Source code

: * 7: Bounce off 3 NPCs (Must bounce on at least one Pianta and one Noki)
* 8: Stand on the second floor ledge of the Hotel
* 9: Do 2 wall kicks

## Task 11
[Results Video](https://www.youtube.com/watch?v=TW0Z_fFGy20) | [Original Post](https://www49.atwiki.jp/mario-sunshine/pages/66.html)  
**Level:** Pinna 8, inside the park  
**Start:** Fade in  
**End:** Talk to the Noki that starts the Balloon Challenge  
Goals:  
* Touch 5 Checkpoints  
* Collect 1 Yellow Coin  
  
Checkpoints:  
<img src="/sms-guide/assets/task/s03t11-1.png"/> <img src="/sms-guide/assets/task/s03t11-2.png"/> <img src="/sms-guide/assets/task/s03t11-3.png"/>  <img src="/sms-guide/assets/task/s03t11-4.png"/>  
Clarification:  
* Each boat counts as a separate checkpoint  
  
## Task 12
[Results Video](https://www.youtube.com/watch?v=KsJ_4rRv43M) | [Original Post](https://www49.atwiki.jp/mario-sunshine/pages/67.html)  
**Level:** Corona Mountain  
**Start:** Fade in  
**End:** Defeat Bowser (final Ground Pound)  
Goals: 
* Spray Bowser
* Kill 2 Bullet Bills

——————

> [TASK DIRECTIONS] Retype the listing above line for line, changing no character.

> [SOLUTION]
Source code

: * 7: Bounce off 3 NPCs (Must bounce on at least one Pianta and one Noki)
* 8: Stand on the second floor ledge of the Hotel
* 9: Do 2 wall kicks

## Task 11
[Results Video](https://www.youtube.com/watch?v=TW0Z_fFGy20) | [Original Post](https://www49.atwiki.jp/mario-sunshine/pages/66.html)  
**Level:** Pinna 8, inside the park  
**Start:** Fade in  
**End:** Talk to the Noki that starts the Balloon Challenge  
Goals:  
* Touch 5 Checkpoints  
* Collect 1 Yellow Coin  
  
Checkpoints:  
<img src="/sms-guide/assets/task/s03t11-1.png"/> <img src="/sms-guide/assets/task/s03t11-2.png"/> <img src="/sms-guide/assets/task/s03t11-3.png"/>  <img src="/sms-guide/assets/task/s03t11-4.png"/>  
Clarification:  
* Each boat counts as a separate checkpoint  
  
## Task 12
[Results Video](https://www.youtube.com/watch?v=KsJ_4rRv43M) | [Original Post](https://www49.atwiki.jp/mario-sunshine/pages/67.html)  
**Level:** Corona Mountain  
**Start:** Fade in  
**End:** Defeat Bowser (final Ground Pound)  
Goals: 
* Spray Bowser
* Kill 2 Bullet Bills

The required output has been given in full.